Attire can define social beliefs, costume can define gender roles, dress can define trade relationships, and fashion can define a nation. It is through this pictorial language of garment depiction that a painting’s message can operate in a higher, less literal figure plane. Clothing holds immense power in indicating the social pressures and expectations of a period, further heightening the intentions of a painting by working concurrently with paired pictorial elements to produce a vision of cultural definition.
Endnotes
[1] Emily Erikson, “State-Merchant Relations and Economic Thought: The Dutch Republic and England, 1580-1720,” Socio-Economic Review 20, no. 3 (2022): 967.
[2] Rudi Ekkart and Quentin Buvelot, eds., Dutch Portraits: The Age of Rembrandt and Frans Hals (Royal Picture Gallery, Mauritshuis, 2007), 114-115.
[3] Ronni Baer, Class Distinctions: Dutch Painting in the Age of Rembrandt and Vermeer (MFA Publications, Museum of Fine Arts, Boston, 2015), 149.
[4] Aileen Ribeiro, Clothing Art: The Visual Culture of Fashion, 1600-1914 (Yale University Press, 2016), 102.
[5] Ekkart and Buvelot, 114.
[6] Ribeiro, 115.
[7] Beverly Lemire, “Revising the Historical Narrative: India, Europe, and the Cotton Trade, c. 1300-1800,” in The Spinning World: A Global History of Cotton Textiles, 1200-1850, eds. Giorgio Riello and Prasannan Parthasarathi (Oxford University Press, 2009), 205-226.

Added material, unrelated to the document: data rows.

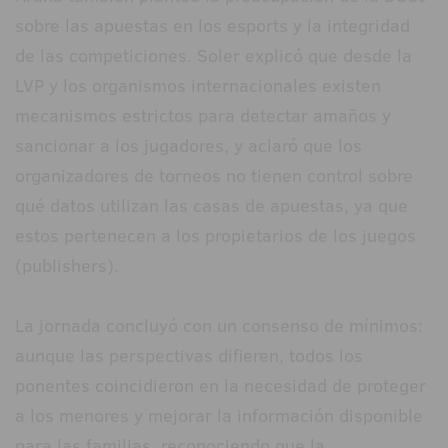
sobre las apuestas en los esports y la integridad
de las competiciones. Soler explicó que desde la
LVP y los organismos internacionales existen
mecanismos estrictos para detectar amaños y
sancionar a los jugadores, y aclaró que los
organizadores de torneos no tienen control sobre
qué datos utilizan las casas de apuestas, ya que
estos pertenecen a los propietarios de los juegos
(publishers).
La jornada concluyó con un consenso de mínimos:
aunque las perspectivas difieren, todos los
ponentes coincidieron en la necesidad de proteger
a los menores y mejorar la información disponible
para las familias, reconociendo que la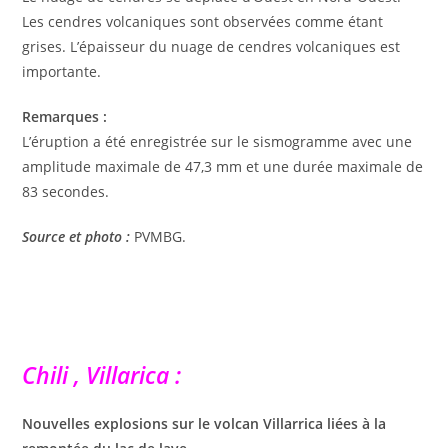
Les cendres volcaniques sont observées comme étant
grises. L’épaisseur du nuage de cendres volcaniques est
importante.
Remarques :
L’éruption a été enregistrée sur le sismogramme avec une
amplitude maximale de 47,3 mm et une durée maximale de
83 secondes.
Source et photo :
PVMBG.
Chili , Villarica :
Nouvelles explosions sur le volcan Villarrica liées à la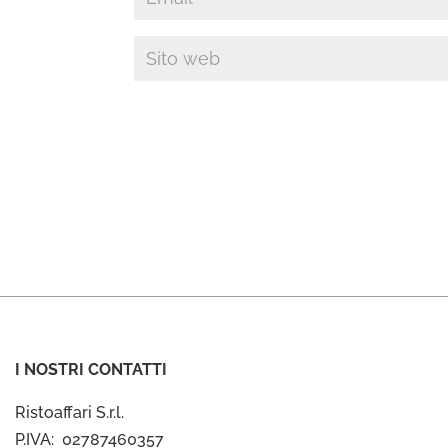
I NOSTRI CONTATTI
Ristoaffari S.r.l.
P.IVA: 02787460357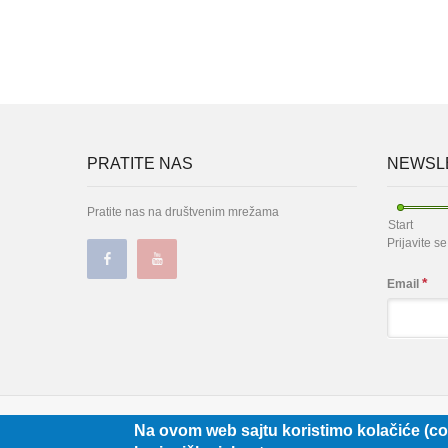
PRATITE NAS
NEWSLE
Pratite nas na društvenim mrežama
Start
Prijavite s
*
Email
SOPAS
+381 11
Na ovom web sajtu koristimo kolačiće (co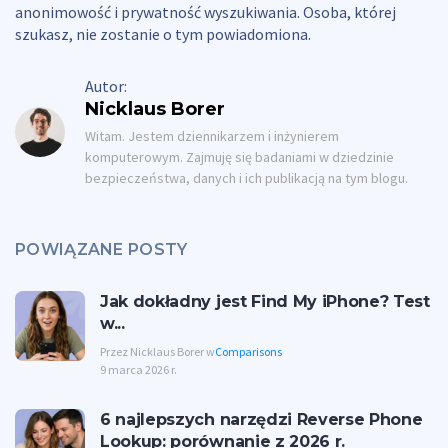
anonimowość i prywatność wyszukiwania. Osoba, której
szukasz, nie zostanie o tym powiadomiona.
Autor:
Nicklaus Borer
Witam. Jestem dziennikarzem i inżynierem
komputerowym. Zajmuję się badaniami w dziedzinie
bezpieczeństwa, danych i ich publikacją na tym blogu.
POWIĄZANE POSTY
Jak dokładny jest Find My iPhone? Test
w...
Przez Nicklaus Borer w
Comparisons
9 marca 2026 r.
6 najlepszych narzędzi Reverse Phone
Lookup: porównanie z 2026 r.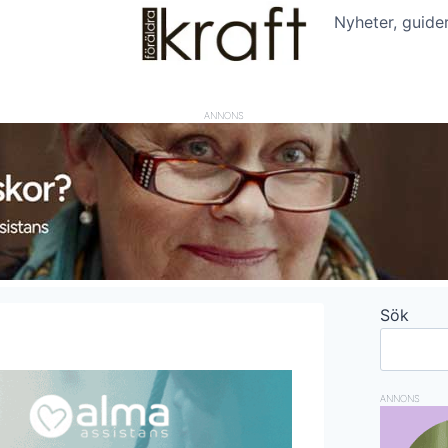
Nyheter, guide
ANNONS
Sök
ANNONS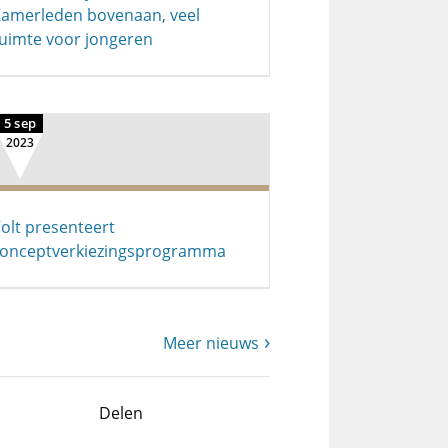
amerleden bovenaan, veel
uimte voor jongeren
5 sep
2023
olt presenteert
onceptverkiezingsprogramma
Meer nieuws
Delen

[8] Giorgio Riello, “The Globalization of Cotton Textiles: Indian Cottons, Europe, and the Atlantic World,” in The Spinning World: A Global History of Cotton Textiles, 1200-1850, eds. Giorgio Riello and Prasannan Parthasarathi (Oxford University Press, 2009), 261-287.
[9] François Boucher, A History of Costume in the West (Thames & Hudson, 1967), 271-273.
[10] Ekkart and Buvelot, 110-111.
[11] Bianca M. Du Mortier, “Costume in Frans Hals,” in Frans Hals, ed. Seymour Slive (Mercatorfonds, 1989), 46.
[12] Marieke de Winkel, “The Artist as Couturier: The ‘Portrayal’ of Clothing in the Golden Age,” in Dutch Portraits: The Age of Rembrandt and Frans Hals (Royal Picture Gallery, Mauritshuis, 2007), 67-68.
[13] Du Mortier, 48.
[14] Joanna Woodall, “Sovereign Bodies: The Reality of Status in Seventeenth-Century Dutch Portraiture,” in Portraiture: Facing the Subject (Manchester University Press, 1997), 79.